### SELECTION
^^^^^^^^
"the List Has Triggered Emotions': Victims" Attorney Digs Deeper into Priests Accused of Abuse
By Kiernan Dunlop
January 14, 2021
FALL RIVER — The sheer number of names on the Diocese of Fall River’s list of clergy credibly or publicly accused of sexual abuse of a minor is shocking on its own, but the list provided little information about when and where the abuse occurred, how many victims there were, and who knew about it.
Additionally although the lists contain 75 names, an attorney for victims of sexual abuse believes it is incomplete.
“I think it's incumbent on the Diocese of Fall River to practice complete accountability and transparency and list church employees such as custodians, lectors, and deacons in addition to religious priests, seminarians, and diocesan priests [in its credibly accused list],” Mitchell Garabedian said.
Garabedian released his own list of credibly accused clergy in January of last year to pressure the diocese to release its list, which it had originally said would be released in spring of 2019, and the attorney’s list included a custodian.
Edward Lopes, a custodian at Santo Christo Parish in Fall River, repeatedly abused his male client from 1959 to 1961 when he was 9 to 11 years old, according to Garabedian who settled a case against Lopes.
The nine clergy included in Garabedian’s list are all on the diocese’s list and Garabedian said he’s represented 29 of their victims.
The time span of the abuse was from 1949 to 1986 and the victims at the time of abuse were from approximately 8 to 18 years old, according to Garabedian.
“All claims involved sexual abuse beginning when the victims were minors and unfortunately some were sexually abuse for years,” Garabedian said.
New victims have contacted Garabedian since the diocese released the list. Additionally, according to Garabedian, a man who called him six years ago but ultimately decided he didn’t want to proceed with allegations against a priest because it was emotionally too much for him at the time, called him on Monday saying he now wants to proceed.
The victim alleges that he was sexually abused in between 1972 and 1973 by Richard E. Degagne before Degagne was a priest and was a camp counselor at Cathedral Camp in Freetown, a camp run by the diocese.
Degagne is on the diocese’s list of cases that are still in process and includes living priests of the Diocese of Fall River who have been publicly accused of sexually abusing a minor, but the canonical and/or civil proceedings involving these priests have not yet been resolved, according to the diocese’s website.
^^^^^^^^
### ENTRIES SHOWN
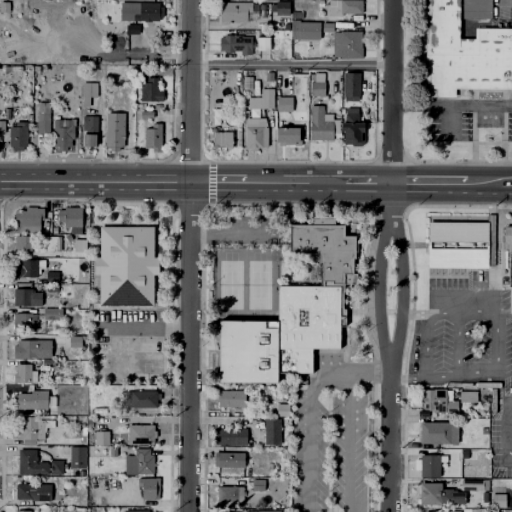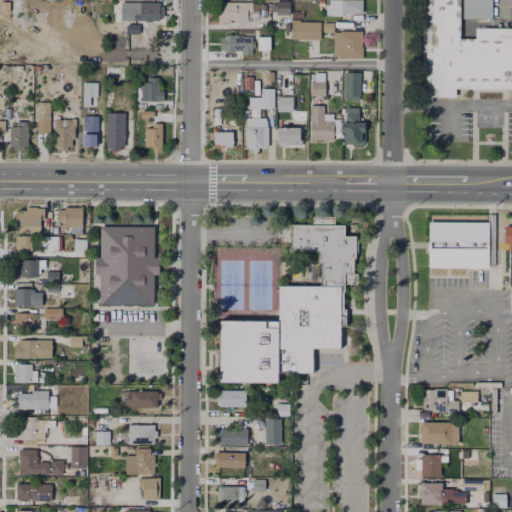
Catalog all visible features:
road: (503, 1)
building: (280, 6)
building: (343, 7)
building: (279, 8)
building: (234, 9)
building: (345, 9)
building: (475, 9)
building: (138, 12)
building: (141, 12)
building: (235, 12)
building: (296, 14)
building: (308, 28)
building: (133, 29)
building: (304, 30)
building: (346, 41)
building: (234, 43)
building: (235, 44)
building: (346, 44)
building: (262, 45)
building: (462, 53)
building: (463, 53)
road: (291, 64)
building: (111, 71)
building: (148, 72)
building: (268, 77)
building: (323, 82)
building: (247, 83)
building: (316, 84)
building: (351, 86)
building: (351, 88)
building: (150, 90)
building: (283, 90)
building: (88, 92)
building: (89, 94)
building: (151, 95)
building: (252, 100)
building: (261, 100)
building: (283, 104)
road: (409, 105)
road: (469, 105)
road: (391, 106)
building: (42, 117)
road: (448, 121)
building: (318, 122)
building: (90, 123)
building: (43, 124)
building: (320, 124)
building: (2, 128)
building: (352, 128)
building: (89, 130)
building: (114, 130)
building: (255, 131)
building: (353, 131)
building: (255, 133)
building: (62, 134)
building: (287, 134)
building: (65, 136)
building: (287, 136)
building: (18, 137)
building: (19, 137)
building: (115, 137)
building: (152, 137)
building: (154, 137)
building: (220, 138)
building: (222, 138)
building: (91, 143)
road: (195, 181)
road: (434, 182)
road: (494, 183)
building: (26, 214)
building: (69, 214)
building: (28, 219)
building: (70, 219)
road: (226, 234)
building: (508, 235)
building: (508, 237)
building: (22, 241)
building: (49, 242)
building: (22, 243)
building: (50, 243)
building: (460, 244)
building: (457, 245)
road: (189, 255)
building: (26, 265)
building: (125, 265)
building: (125, 266)
building: (27, 268)
building: (51, 275)
park: (230, 284)
park: (258, 284)
road: (377, 286)
road: (401, 286)
building: (63, 291)
building: (25, 295)
building: (27, 297)
building: (291, 309)
building: (58, 311)
building: (52, 313)
building: (292, 313)
road: (409, 314)
road: (463, 314)
building: (21, 320)
building: (23, 320)
parking lot: (127, 322)
road: (144, 324)
road: (497, 326)
building: (74, 340)
building: (75, 341)
road: (457, 345)
building: (31, 346)
road: (424, 346)
building: (32, 348)
building: (47, 361)
park: (147, 362)
building: (23, 372)
road: (364, 372)
building: (24, 373)
road: (402, 380)
building: (140, 396)
building: (445, 396)
building: (467, 396)
building: (228, 397)
building: (25, 398)
building: (230, 398)
building: (141, 399)
building: (33, 400)
building: (437, 401)
building: (281, 407)
building: (32, 426)
building: (32, 428)
building: (269, 429)
building: (271, 431)
building: (139, 432)
building: (438, 432)
building: (474, 432)
building: (140, 433)
building: (438, 433)
building: (228, 434)
building: (99, 435)
road: (389, 435)
building: (229, 436)
road: (506, 436)
parking lot: (329, 450)
building: (76, 454)
building: (77, 457)
building: (226, 457)
building: (228, 459)
building: (137, 460)
building: (35, 461)
building: (139, 462)
building: (31, 463)
building: (429, 466)
building: (430, 466)
building: (55, 467)
building: (256, 483)
building: (470, 483)
building: (146, 485)
building: (149, 488)
building: (30, 491)
building: (33, 492)
building: (228, 492)
building: (229, 494)
building: (439, 494)
building: (439, 495)
building: (498, 497)
building: (499, 497)
road: (308, 505)
building: (19, 510)
building: (135, 510)
building: (226, 510)
building: (267, 510)
building: (440, 510)
building: (22, 511)
building: (140, 511)
building: (218, 511)
building: (260, 511)
building: (437, 511)
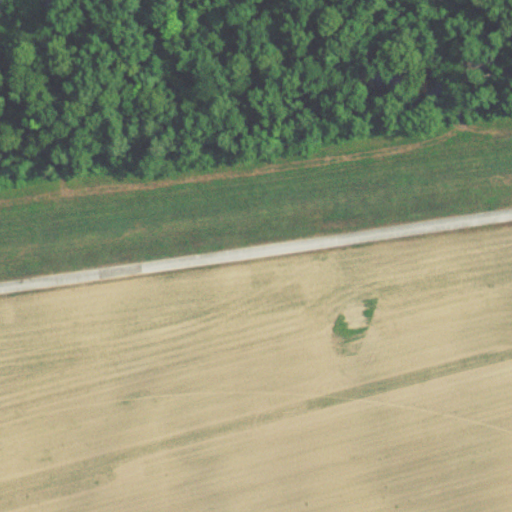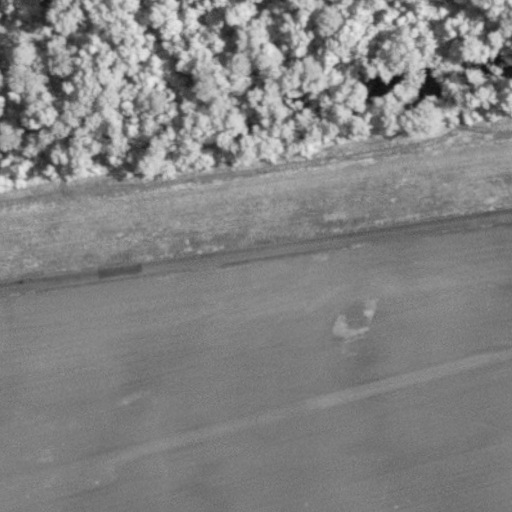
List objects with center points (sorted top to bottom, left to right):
road: (256, 254)
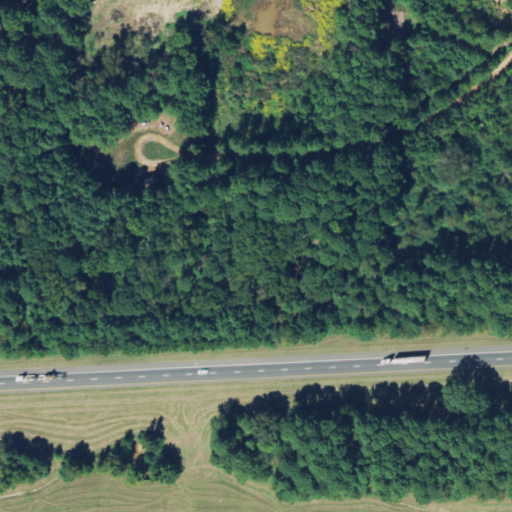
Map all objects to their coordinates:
road: (256, 370)
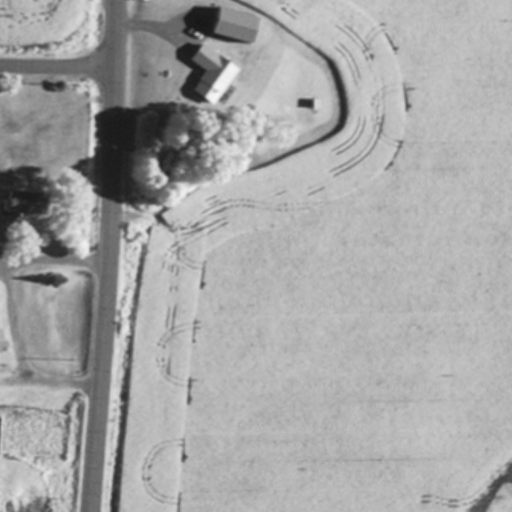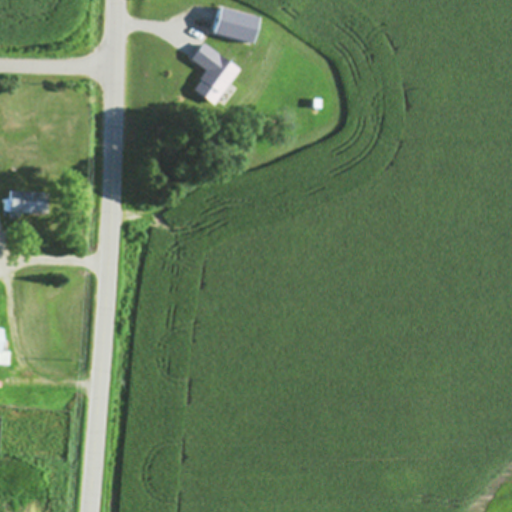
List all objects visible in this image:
building: (236, 25)
road: (57, 66)
building: (212, 74)
building: (25, 203)
road: (5, 255)
road: (107, 256)
road: (12, 309)
building: (3, 351)
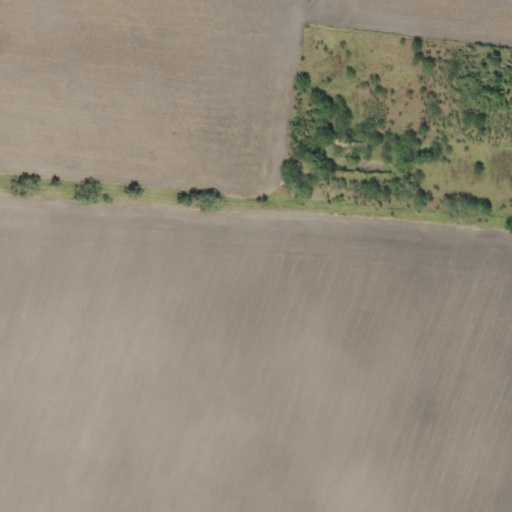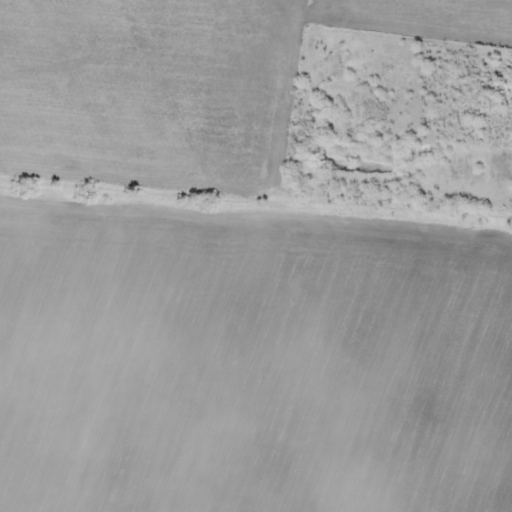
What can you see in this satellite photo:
building: (264, 266)
building: (497, 323)
building: (227, 362)
building: (252, 380)
building: (92, 382)
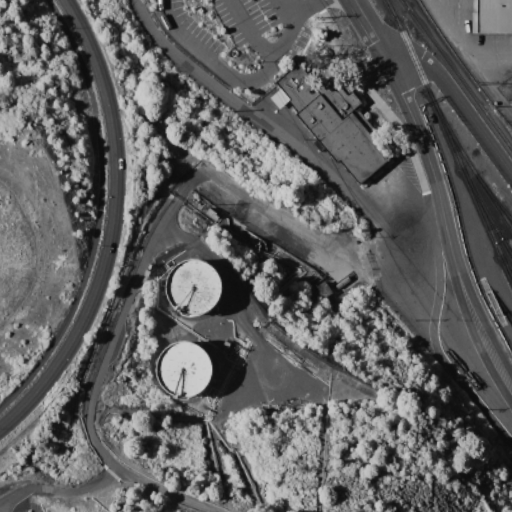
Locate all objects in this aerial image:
road: (315, 1)
road: (289, 7)
road: (306, 7)
building: (491, 16)
building: (492, 16)
building: (492, 16)
road: (251, 32)
parking lot: (234, 36)
road: (201, 50)
road: (281, 52)
railway: (457, 74)
road: (371, 93)
road: (460, 102)
building: (335, 121)
building: (334, 122)
road: (287, 139)
railway: (449, 140)
railway: (475, 176)
road: (438, 188)
road: (383, 193)
railway: (493, 197)
road: (98, 211)
railway: (487, 214)
road: (468, 217)
road: (111, 227)
railway: (508, 251)
railway: (505, 266)
road: (140, 270)
silo: (192, 286)
building: (192, 286)
building: (193, 287)
building: (323, 289)
road: (435, 331)
silo: (185, 367)
building: (185, 367)
building: (183, 368)
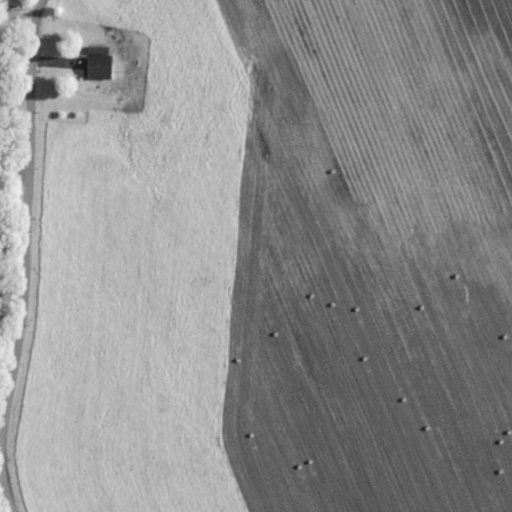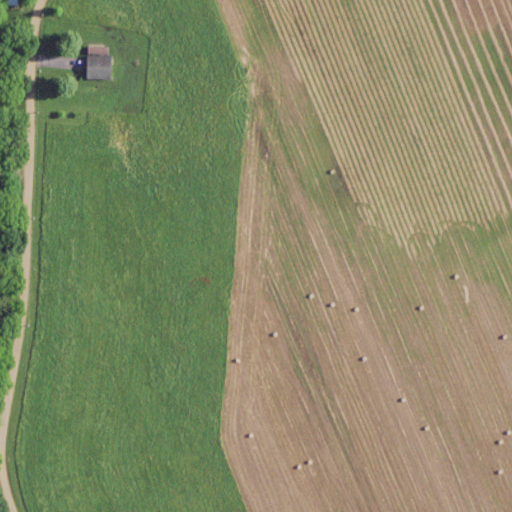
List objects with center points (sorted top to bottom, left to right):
building: (5, 3)
building: (90, 69)
road: (27, 256)
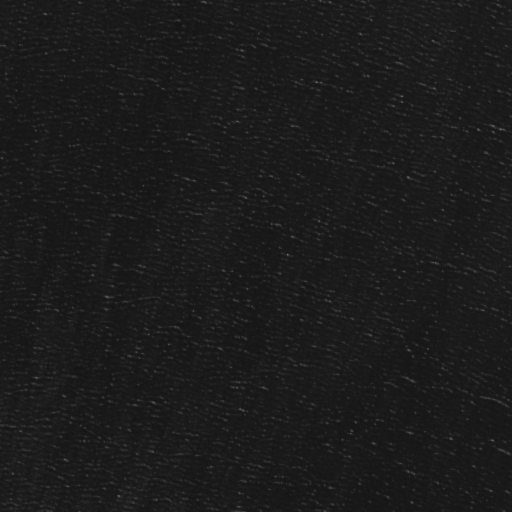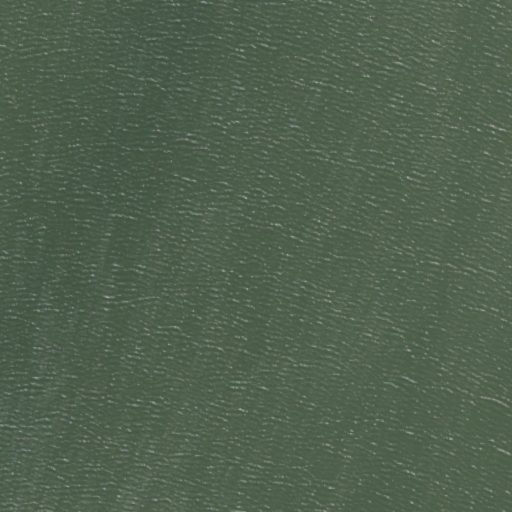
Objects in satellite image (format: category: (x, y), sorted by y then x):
park: (255, 255)
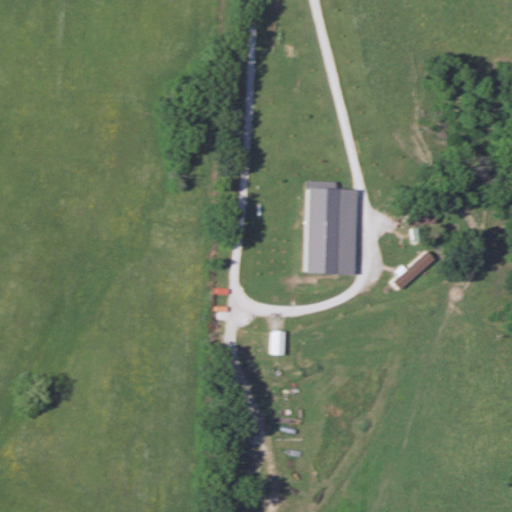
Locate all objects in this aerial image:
road: (294, 312)
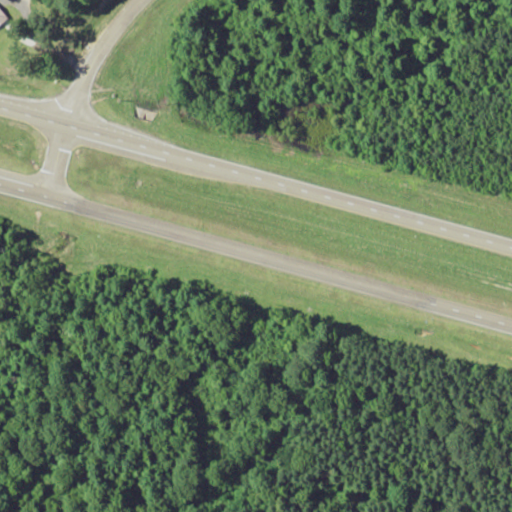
^^^^^^^^
### LIST OF TASKS
a – From the records, set down the part that opens with the line containing "Objects in satellite" and runs through the end of the records, with every line reproduced verbatim. Omit the pictures.
b – Resume the article about the Fall River diocese's list of accused clergy, picking up right after its final sentence.

### PER-TASK ANSWERS
a –
Objects in satellite image (format: category: (x, y), sorted by y then x):
park: (255, 255)
Locate all objects in this aerial image:
road: (294, 312)

b –
“The list has triggered emotions in many sexual abuse victims,” Garabedian said. “One victim called me to say that the publication of the list, although painful to review, has helped them to try to heal. But he’s outraged at the number of pedophile priests listed which indicates the extent of the coverup.”
While many of the clergy on the diocese’s list are widely known, such as the Rev. James Porter, who was sentenced to 18 to 20 years in prison in 1993 for sexually assaulting 28 children across southeastern Massachusetts and publicly admitted to assaulting up to 100, there are clergy that are being made public for the first time.
According to the diocese, around 25 percent of the names it published have not been made public.
Garabedian said it’s not surprising to him that there are new names on the list, noting that if history has taught us anything, it’s that the “Catholic Church is part of a scheme of cover-up.”
One name that doesn’t appear to be listed in previous media coverage of clergy sexual abuse is William F. Baker whose first parish assignment was at St. Patrick Church of Falmouth in May 1977, according to an edition of the diocesan newspaper The Advocate.
While allegations against Baker didn’t make the news, they were serious enough for him to have his faculties removed and be laicized in 2015.
When a priest is laicized it means they are dismissed from the clerical state by the Pope, according to the diocese’s website.
Garabedian said the laicization process can go on for five to 10 years and called it inherently biased since it falls within the Catholic Church.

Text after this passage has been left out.